Page-level text extractions:
☆ ☆ ☆ ☆ ☆ ☆ ☆

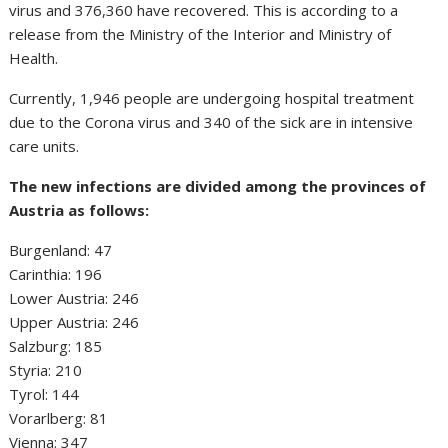
virus and 376,360 have recovered. This is according to a
release from the Ministry of the Interior and Ministry of
Health.
Currently, 1,946 people are undergoing hospital treatment
due to the Corona virus and 340 of the sick are in intensive
care units.
The new infections are divided among the provinces of
Austria as follows:
Burgenland: 47
Carinthia: 196
Lower Austria: 246
Upper Austria: 246
Salzburg: 185
Styria: 210
Tyrol: 144
Vorarlberg: 81
Vienna: 347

☆ ☆ ☆ ☆ ☆ ☆ ☆

### TASK ITEM
Wherever a line in the records contains the word "Austria", copy that line.

### RESULT OF THIS TASK
Austria as follows:
Lower Austria: 246
Upper Austria: 246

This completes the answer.